» **Instruction**
Output exactly the lines from the one containing "ГРАФІК РОБОТИ" through the final line of the entries below, both included, and skip the pictures.

» **Supplied data**
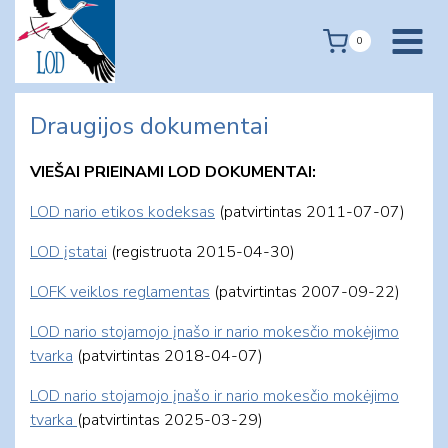
Skip
to
0
content
Draugijos dokumentai
VIEŠAI PRIEINAMI LOD DOKUMENTAI:
LOD nario etikos kodeksas
(patvirtintas 2011-07-07)
LOD įstatai
(registruota 2015-04-30)
LOFK veiklos reglamentas
(patvirtintas 2007-09-22)
LOD nario stojamojo įnašo ir nario mokesčio mokėjimo
tvarka
(patvirtintas 2018-04-07)
LOD nario stojamojo įnašo ir nario mokesčio mokėjimo
tvarka
(patvirtintas 2025-03-29)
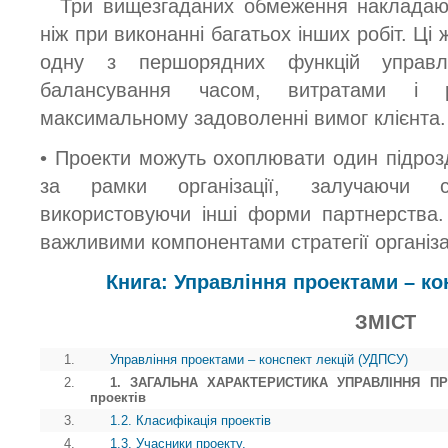
Три вищезгаданих обмеження накладають
ніж при виконанні багатьох інших робіт. Ці
одну з першорядних функцій управл
балансування часом, витратами і 
максимальному задоволенні вимог клієнта.
• Проекти можуть охоплювати один підрозд
за рамки організації, залучаючи с
використовуючи інші форми партнерства.
важливими компонентами стратегії організац
Книга: Управління проектами – ко
ЗМІСТ
1.
Управління проектами – конспект лекцій (УДПСУ)
2.
1. ЗАГАЛЬНА ХАРАКТЕРИСТИКА УПРАВЛІННЯ ПРОЕ
проектів
3.
1.2. Класифікація проектів
4.
1.3. Учасники проекту.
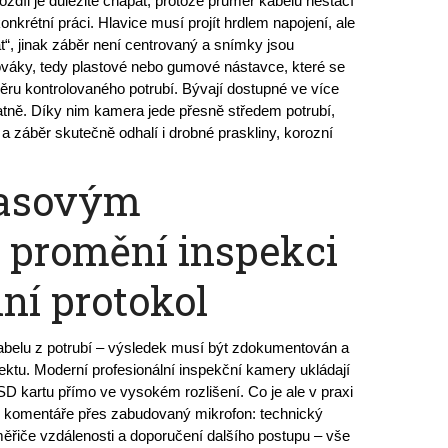
ozdíl je důležité chápat, protože průměr kabelu nestačí 
konkrétní práci. Hlavice musí projít hrdlem napojení, ale 
t“, jinak záběr není centrovaný a snímky jsou 
váky, tedy plastové nebo gumové nástavce, které se 
měru kontrolovaného potrubí. Bývají dostupné ve více 
atně. Díky nim kamera jede přesně středem potrubí, 
a záběr skutečně odhalí i drobné praskliny, korozní 
lasovým
promění inspekci
lní protokol
belu z potrubí – výsledek musí být zdokumentován a 
ktu. Moderní profesionální inspekční kamery ukládají 
SD kartu přímo ve vysokém rozlišení. Co je ale v praxi 
o komentáře přes zabudovaný mikrofon: technický 
ěřiče vzdálenosti a doporučení dalšího postupu – vše 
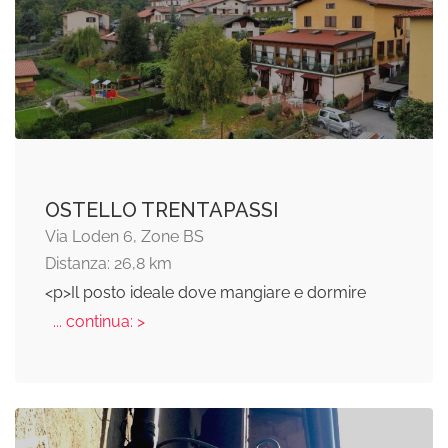
OSTELLO TRENTAPASSI
Via Loden 6, Zone BS
Distanza: 26,8 km
<p>Il posto ideale dove mangiare e dormire
... continua: >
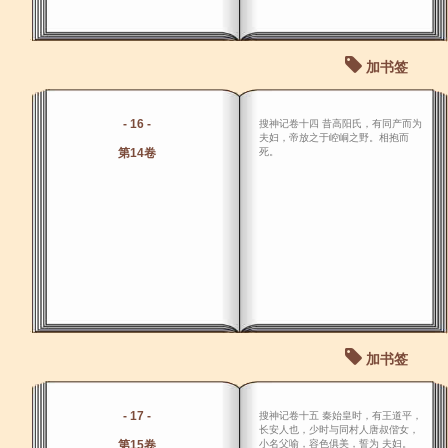
加书签
- 16 -
搜神记卷十四 昔高阳氏，有同产而为
夫妇，帝放之于崆峒之野。相抱而
第14卷
死。
加书签
- 17 -
搜神记卷十五 秦始皇时，有王道平，
长安人也，少时与同村人唐叔偕女，
第15卷
小名父喻，容色俱美，誓为 夫妇。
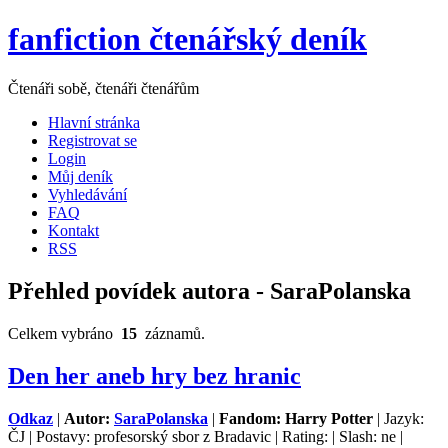
fanfiction čtenářský deník
Čtenáři sobě, čtenáři čtenářům
Hlavní stránka
Registrovat se
Login
Můj deník
Vyhledávání
FAQ
Kontakt
RSS
Přehled povídek autora - SaraPolanska
Celkem vybráno
15
záznamů.
Den her aneb hry bez hranic
Odkaz
|
Autor:
SaraPolanska
|
Fandom: Harry Potter
| Jazyk:
ČJ | Postavy: profesorský sbor z Bradavic | Rating: | Slash: ne |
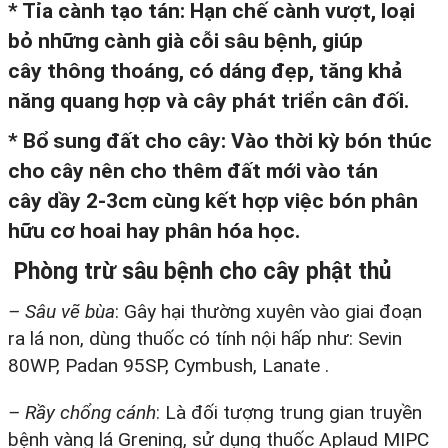
*
Tỉa cành tạo tán
: Hạn chế cành vượt, loại
bỏ những cành già cỗi sâu bệnh, giúp
cây thông thoáng, có dáng đẹp, tăng khả
năng quang hợp và cây phát triển cân đối.
*
Bổ sung đất cho cây
: Vào thời kỳ bón thúc
cho cây nên cho thêm đất mới vào tán
cây dầy 2-3cm cùng kết hợp việc bón phân
hữu cơ hoai hay phân hóa học.
Phòng trừ sâu bệnh cho cây phật thủ
– Sâu vẽ bùa
: Gây hại thường xuyên vào giai đoạn
ra lá non, dùng thuốc có tính nội hấp như: Sevin
80WP, Padan 95SP, Cymbush, Lanate .
– Rầy chổng cánh
: Là đối tượng trung gian truyền
bệnh vàng lá Grening, sử dụng thuốc Aplaud MIPC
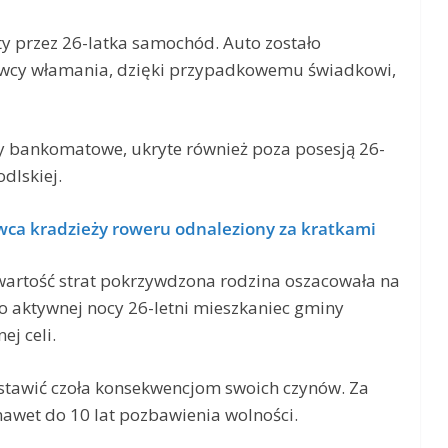
y przez 26-latka samochód. Auto zostało
prawcy włamania, dzięki przypadkowemu świadkowi,
rty bankomatowe, ukryte również poza posesją 26-
odlskiej.
wca kradzieży roweru odnaleziony za kratkami
a wartość strat pokrzywdzona rodzina oszacowała na
wo aktywnej nocy 26-letni mieszkaniec gminy
ej celi.
 stawić czoła konsekwencjom swoich czynów. Za
awet do 10 lat pozbawienia wolności.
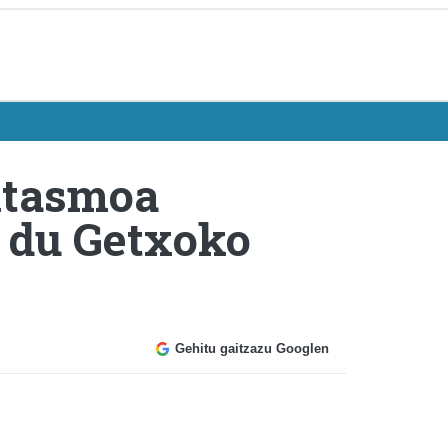
gitasmoa
o du Getxoko
Gehitu gaitzazu Googlen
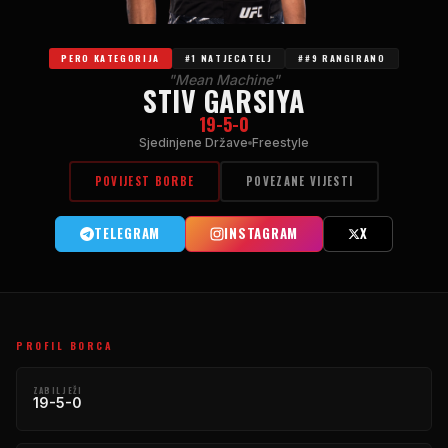
PERO KATEGORIJA
#1 NATJECATELJ
##9 RANGIRANO
"Mean Machine"
STIV GARSIYA
19-5-0
Sjedinjene Države
Freestyle
POVIJEST BORBE
POVEZANE VIJESTI
TELEGRAM
INSTAGRAM
X
PROFIL BORCA
ZABILJEŽI
19-5-0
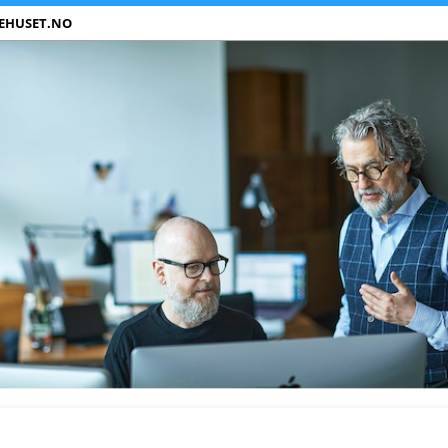
EHUSET.NO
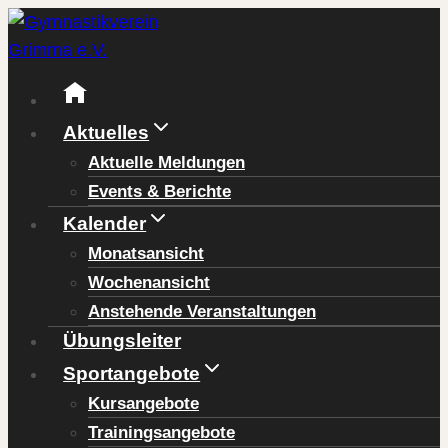
Zum
Inhalt
springen
Aktuelles
Aktuelle Meldungen
Events & Berichte
Kalender
Monatsansicht
Wochenansicht
Anstehende Veranstaltungen
Übungsleiter
Sportangebote
Kursangebote
Trainingsangebote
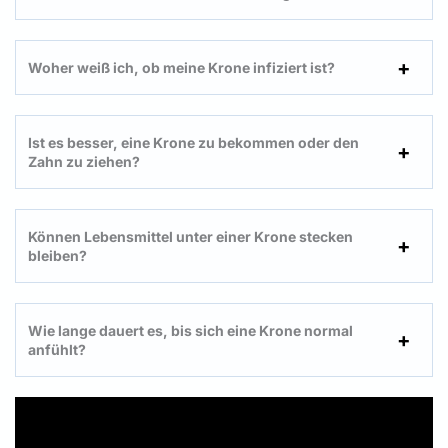
Woher weiß ich, ob meine Krone infiziert ist?
Ist es besser, eine Krone zu bekommen oder den
Zahn zu ziehen?
Können Lebensmittel unter einer Krone stecken
bleiben?
Wie lange dauert es, bis sich eine Krone normal
anfühlt?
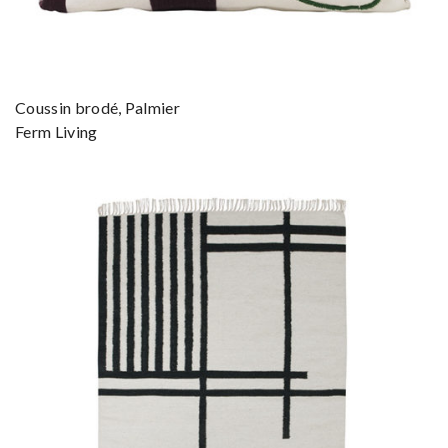
Coussin brodé, Palmier
Ferm Living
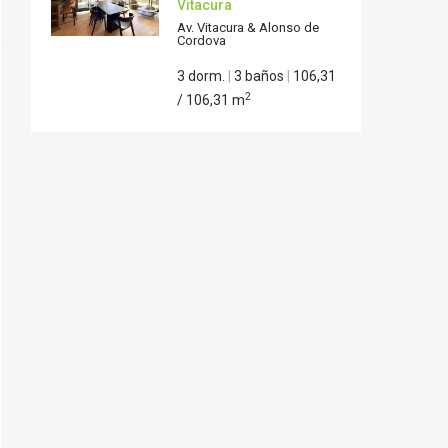
Vitacura
Av. Vitacura & Alonso de
Cordova
3 dorm.
|
3 baños
|
106,31
2
/ 106,31 m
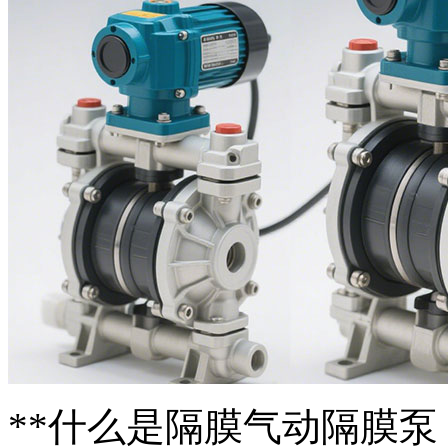
**什么是隔膜气动隔膜泵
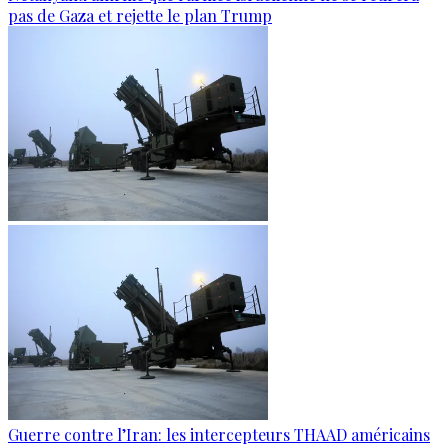
pas de Gaza et rejette le plan Trump
Guerre contre l’Iran: les intercepteurs THAAD américains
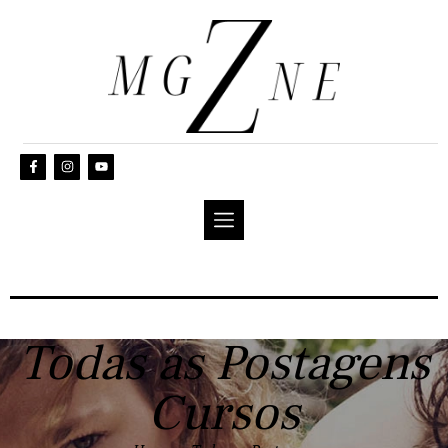
Todas as Postagens
Cursos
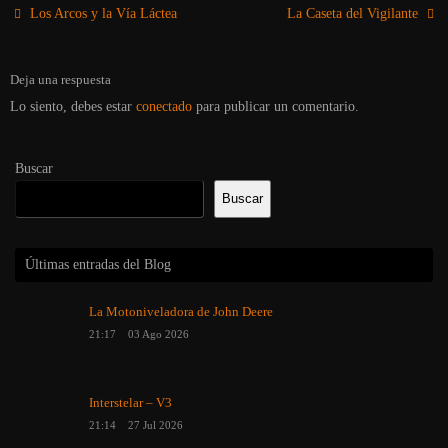
Los Arcos y la Vía Láctea
La Caseta del Vigilante
Deja una respuesta
Lo siento, debes estar
conectado
para publicar un comentario.
Buscar
Buscar
Últimas entradas del Blog
La Motoniveladora de John Deere
21:17
03 Ago 2026
Interstelar – V3
21:14
27 Jul 2026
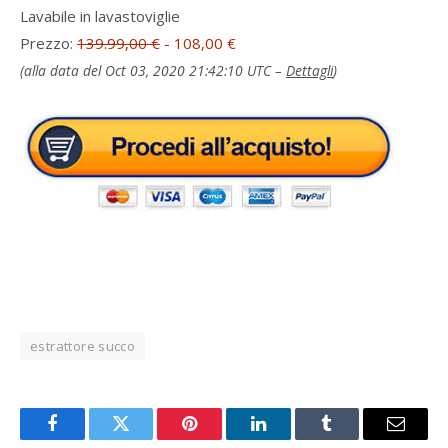
Lavabile in lavastoviglie
Prezzo:
139.99,00 €
- 108,00 €
(alla data del Oct 03, 2020 21:42:10 UTC –
Dettagli
)
estrattore succo
Facebook
Twitter
Pinterest
LinkedIn
Tumblr
Email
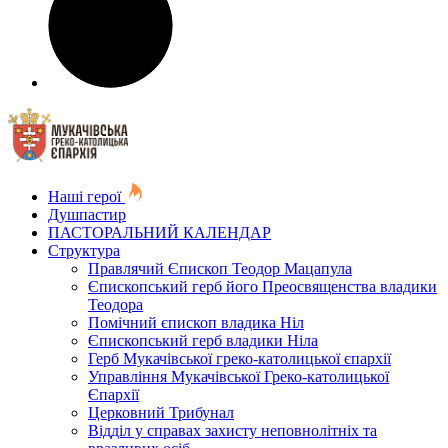
Наші герої
Душпастир
ПАСТОРАЛЬНИЙ КАЛЕНДАР
Структура
Правлячий Єпископ Теодор Мацапула
Єпископський герб його Преосвященства владики
Теодора
Помічний єпископ владика Ніл
Єпископський герб владики Ніла
Герб Мукачівської греко-католицької єпархії
Управління Мукачівської Греко-католицької
Єпархії
Церковний Трибунал
Відділ у справах захисту неповнолітніх та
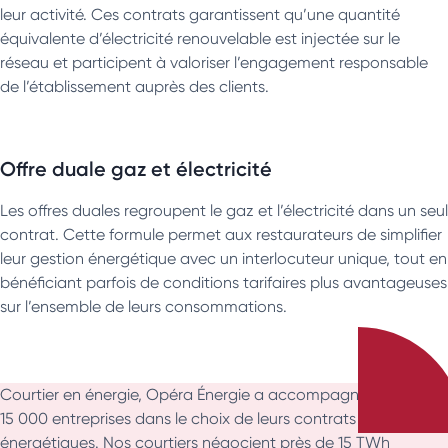
leur activité. Ces contrats garantissent qu’une quantité
équivalente d’électricité renouvelable est injectée sur le
réseau et participent à valoriser l’engagement responsable
de l’établissement auprès des clients.
Offre duale gaz et électricité
Les offres duales regroupent le gaz et l’électricité dans un seul
contrat. Cette formule permet aux restaurateurs de simplifier
leur gestion énergétique avec un interlocuteur unique, tout en
bénéficiant parfois de conditions tarifaires plus avantageuses
sur l’ensemble de leurs consommations.
Courtier en énergie, Opéra Énergie a accompagné plus de
15 000 entreprises dans le choix de leurs contrats
énergétiques. Nos courtiers négocient près de 15 TWh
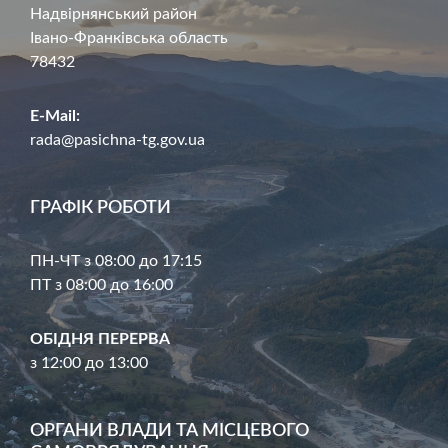
Надвірнянський район
Івано-Франківська область
78432
E-Mail:
rada@pasichna-tg.gov.ua
ГРАФІК РОБОТИ
ПН-ЧТ з 08:00 до 17:15
ПТ з 08:00 до 16:00
ОБІДНЯ ПЕРЕРВА
з 12:00 до 13:00
ОРГАНИ ВЛАДИ ТА МІСЦЕВОГО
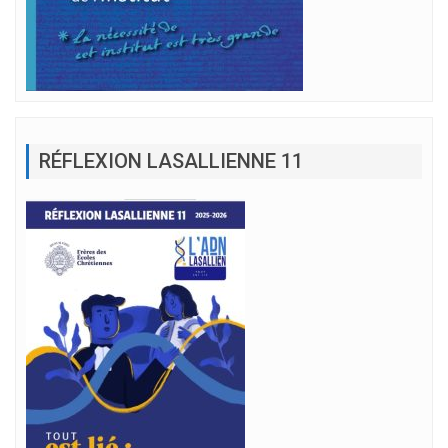
RÉFLEXION LASALLIENNE 11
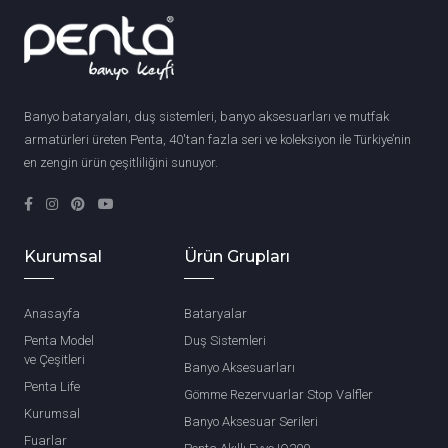
Banyo bataryaları, duş sistemleri, banyo aksesuarları ve mutfak
armatürleri üreten Penta, 40'tan fazla seri ve koleksiyon ile Türkiye’nin
en zengin ürün çeşitliliğini sunuyor.
Kurumsal
Ürün Grupları
Anasayfa
Bataryalar
Penta Model
Duş Sistemleri
ve Çeşitleri
Banyo Aksesuarları
Penta Life
Gömme Rezervuarlar Stop Valfler
Kurumsal
Banyo Aksesuar Serileri
Fuarlar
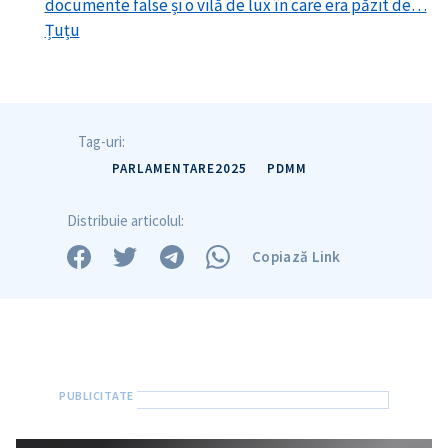
documente false și o vilă de lux în care era păzit de…
Țuțu
Link media
+ Link media
Mesajul știrei
+ Mesajul știrei
Tag-uri:
PARLAMENTARE2025
PDMM
CONTACT SURSĂ
Distribuie articolul:
Sursă anonimă
Copiază Link
Nume
+ Numele meu
Email
+ Emailul meu
Telefon
+ Telefon personal
Am citit și sunt de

» **Response area**
ГРАФІК РОБОТИ
ПН-ЧТ з 08:00 до 17:15
ПТ з 08:00 до 16:00
ОБІДНЯ ПЕРЕРВА
з 12:00 до 13:00
ОРГАНИ ВЛАДИ ТА МІСЦЕВОГО
RÉFLEXION LASALLIENNE 11
Banyo bataryaları, duş sistemleri, banyo aksesuarları ve mutfak
armatürleri üreten Penta, 40'tan fazla seri ve koleksiyon ile Türkiye’nin
en zengin ürün çeşitliliğini sunuyor.
Kurumsal
Ürün Grupları
Anasayfa
Bataryalar
Penta Model
Duş Sistemleri
ve Çeşitleri
Banyo Aksesuarları
Penta Life
Gömme Rezervuarlar Stop Valfler
Kurumsal
Banyo Aksesuar Serileri
Fuarlar
documente false și o vilă de lux în care era păzit de…
Țuțu
Link media
+ Link media
Mesajul știrei
+ Mesajul știrei
Tag-uri:
PARLAMENTARE2025
PDMM
CONTACT SURSĂ
Distribuie articolul:
Sursă anonimă
Copiază Link
Nume
+ Numele meu
Email
+ Emailul meu
Telefon
+ Telefon personal
Am citit și sunt de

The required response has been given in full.